NOTE: use Perl; is on undef hiatus. You can read content, but you can't post it. More info will be forthcoming forthcomingly.
All the Perl that's Practical to Extract and Report
Stories, comments, journals, and other submissions on use Perl; are Copyright 1998-2006, their respective owners.
MySQL is just trying to cater to us scripting folk (Score:1)
For instance...
perl -wle "print '111|1' == 111"javascript:alert(parseInt("111|1"))Granted, the perl example throws a warning, but it does evaluate that statement as true.
You may consider it a bug; others might consider it a feature. And if you were to change how "111|1" gets cast to a number, or return an error for comparing a varchar to a number, who knows what that would break/fix.
Incidentally, SQLite and PostgreSQL don't have this problem/feature.
Re: (Score:2)
Yes, and I mentioned that it was using a similar algorithm to Perl. But, of course, Perl users can choose which conversion is used by using either "eq" or "==". MySQL users don't appear to have a choice.
Of course. That's always a danger when you release buggy code - people can come to rely on the bugs. Maybe they should
Re: (Score:2)
The difference is that, in theory, MySQL is a database.

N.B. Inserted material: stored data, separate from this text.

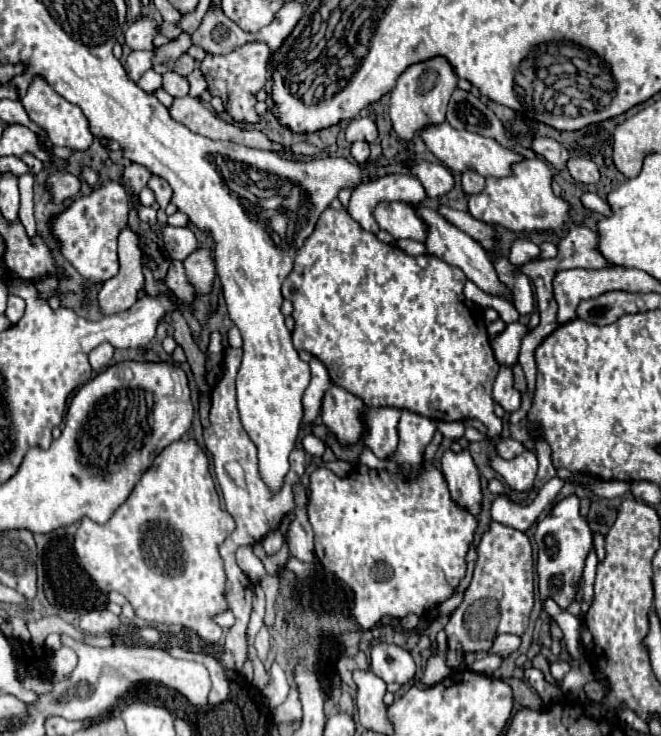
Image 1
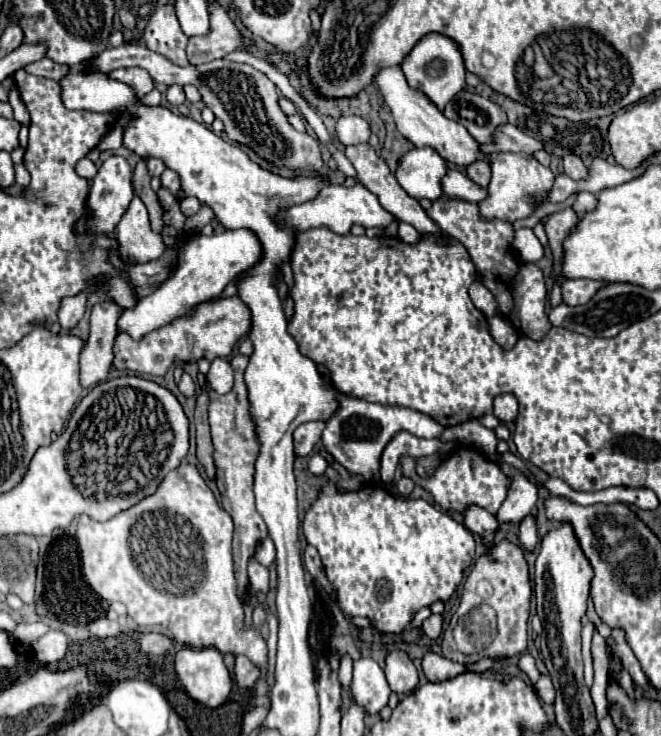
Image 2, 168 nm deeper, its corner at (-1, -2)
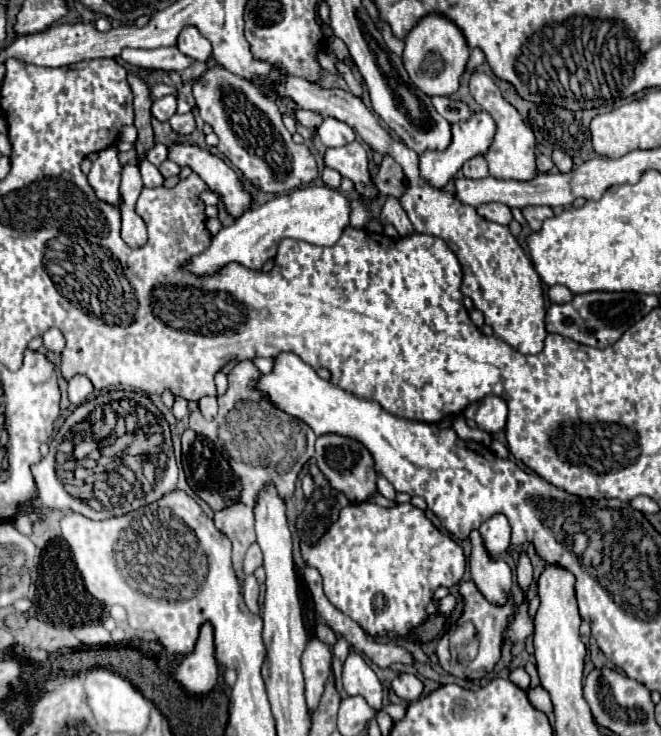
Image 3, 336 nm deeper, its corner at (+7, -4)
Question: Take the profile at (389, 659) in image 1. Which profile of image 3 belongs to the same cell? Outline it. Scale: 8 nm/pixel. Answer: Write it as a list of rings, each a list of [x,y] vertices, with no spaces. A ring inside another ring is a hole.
[[[400,674],[394,678],[392,688],[396,692],[396,696],[400,696],[406,702],[414,702],[420,698],[424,684],[414,676],[414,674]]]

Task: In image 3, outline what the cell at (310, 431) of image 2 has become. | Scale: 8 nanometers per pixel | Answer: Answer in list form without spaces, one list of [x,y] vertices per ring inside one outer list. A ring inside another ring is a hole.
[[[250,360],[238,362],[228,374],[230,386],[226,394],[218,396],[218,416],[208,422],[198,408],[190,412],[190,428],[210,438],[242,480],[240,502],[214,514],[216,528],[232,542],[232,562],[238,576],[242,574],[242,560],[246,550],[256,542],[254,504],[258,492],[266,484],[274,484],[282,498],[292,498],[294,484],[302,466],[314,456],[314,432],[308,428],[306,422],[288,416],[286,412],[270,404],[268,396],[256,388],[260,376],[262,372]]]

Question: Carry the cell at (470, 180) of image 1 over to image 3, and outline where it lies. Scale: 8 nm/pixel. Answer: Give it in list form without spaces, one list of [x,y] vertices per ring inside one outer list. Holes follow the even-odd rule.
[[[474,156],[470,158],[464,166],[462,172],[466,178],[486,178],[488,176],[488,164],[484,156]]]

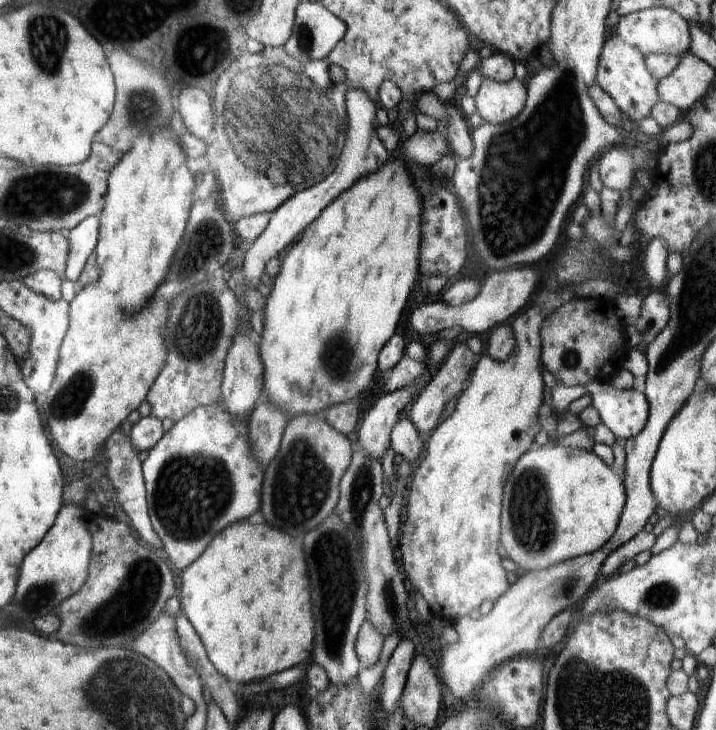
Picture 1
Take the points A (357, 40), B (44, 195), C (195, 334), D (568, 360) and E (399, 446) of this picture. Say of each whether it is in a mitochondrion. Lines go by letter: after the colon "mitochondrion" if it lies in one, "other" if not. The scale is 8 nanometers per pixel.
A: other
B: mitochondrion
C: mitochondrion
D: mitochondrion
E: other

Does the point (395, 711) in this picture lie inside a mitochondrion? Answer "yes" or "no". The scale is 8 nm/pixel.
no

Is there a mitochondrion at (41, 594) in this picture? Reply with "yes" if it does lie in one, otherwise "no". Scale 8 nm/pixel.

Databases should be strict and cranky, because they're the authority for your important data.
I expect my scripting language to act cute and helpful, and my database to kick me in the ass whenever I get sloppy.
No indexes (Score:2)
Since Mysql is "helpful" and converts every column value from string to a number, there's no chance in hell it'll use indexes to do the lookup.
The way you fix it in the query is by using quotes around the literal value.
But Mysql should do the proper thing and that is, IMnsHO, to convert the user data to the column type, and then do the lookup.